Erik shrugged and seated himself again. ‘That’s because you keep missing it, Carla. You think this is about a rift between you and Chris, and I’m telling you it’s not, it’s about a rift inside Chris. Now you’re saying there’s no difference in what he used to do and what he’s doing now, and aside from a few semantic quibbles that may be true. But Chris hasn’t just changed what he does. He’s changed where he does it, and who he does it for, and that’s what counts. Along with Nakamura and Lloyd Paul, Shorn Associates is the most aggressive player in the investment field. That applies to their Arbitrage and Emerging Markets divisions just as much as to Conflict Investment. They’re the original hard-faced firm. No gloss, no moral rationalisations. They do what they do, they’re the best at it. That’s what they sell on. You go to Shorn because they’re mean motherfuckers, and they’ll make money for you, come hell or high water. Fuck ethical investment, just give me a fat fucking return and don’t tell me too much about how you got it.’

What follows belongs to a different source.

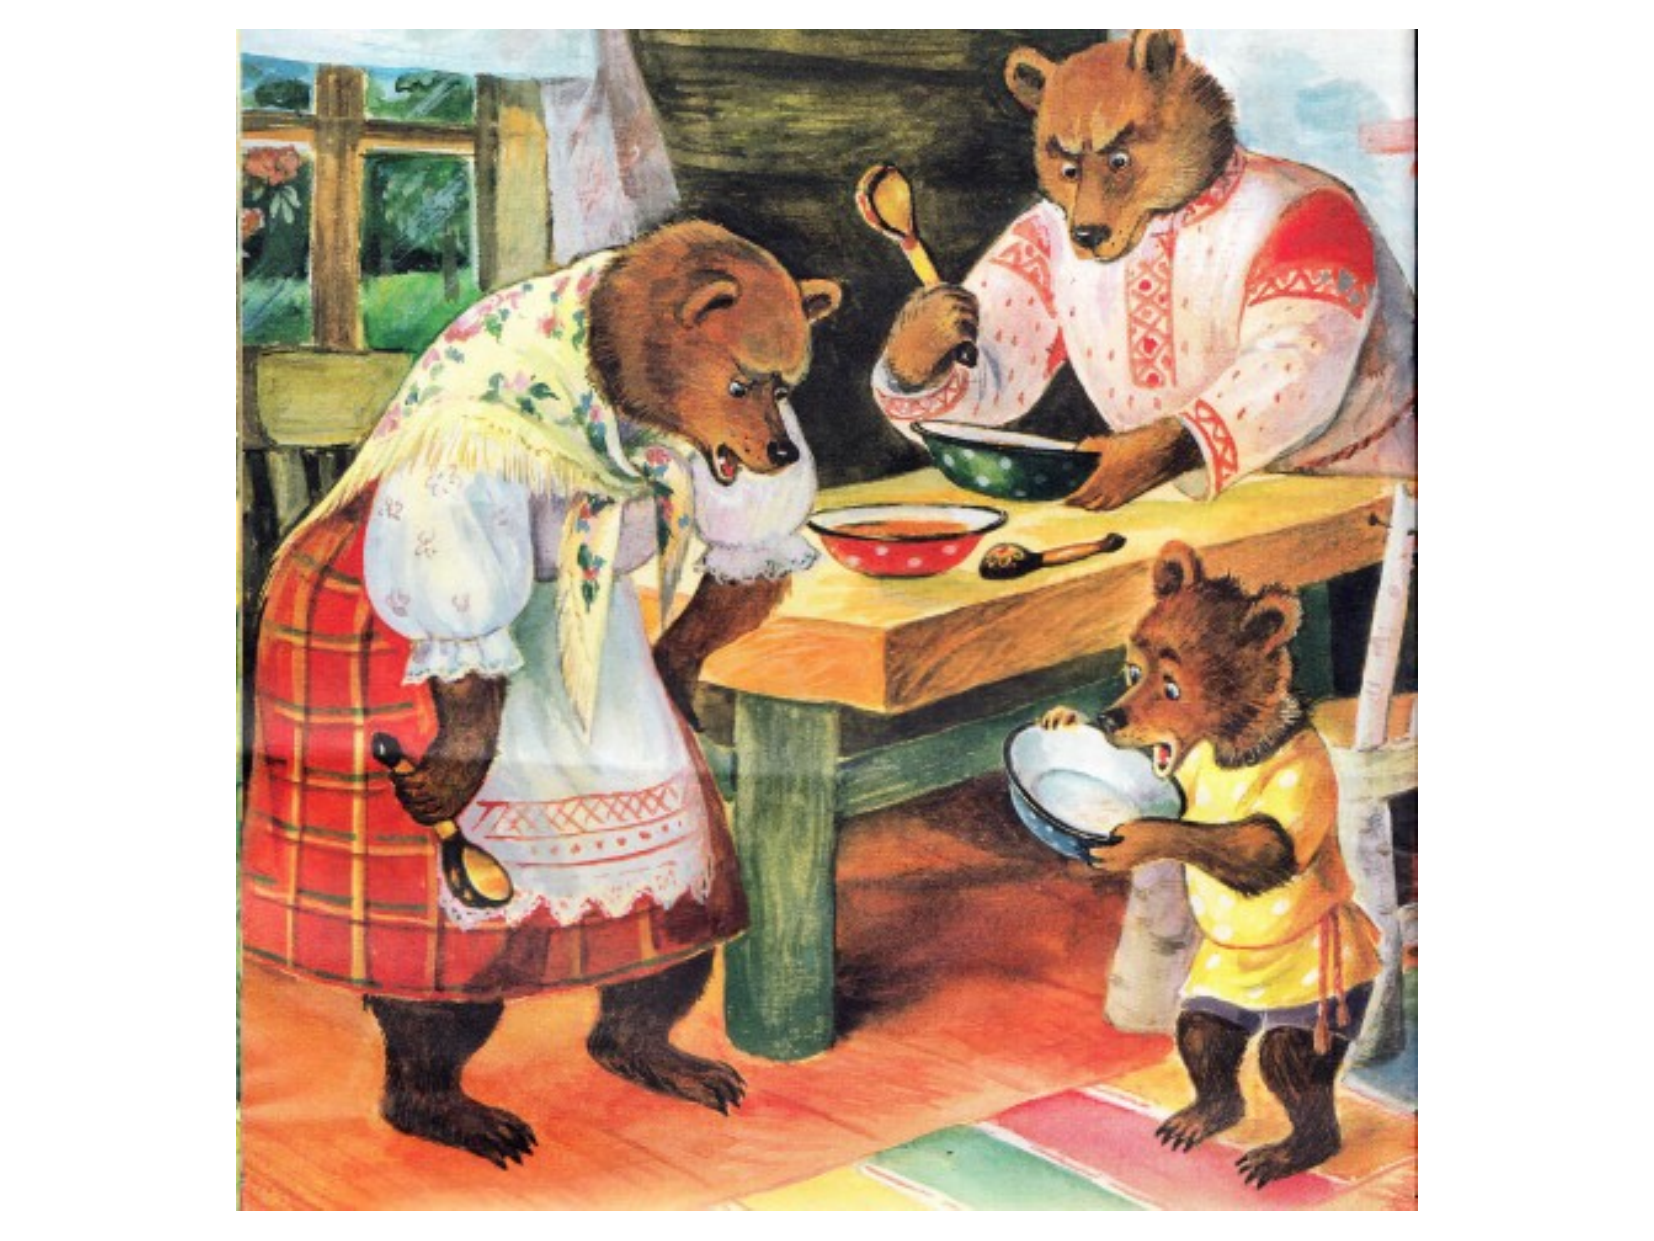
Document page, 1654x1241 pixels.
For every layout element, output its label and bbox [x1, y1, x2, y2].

‘You’re making speeches, Dad.’

There was a taut silence. Carla stared into the fire, wondering why she found it so easy to sink these barbs into her father. Then Erik Nyquist chuckled and nodded.

‘You’re right, I am,’ he said cheerfully. ‘Sorry about that. I miss seeing myself in print so much, it all just balls up inside me. Comes out whenever I have someone to talk to.’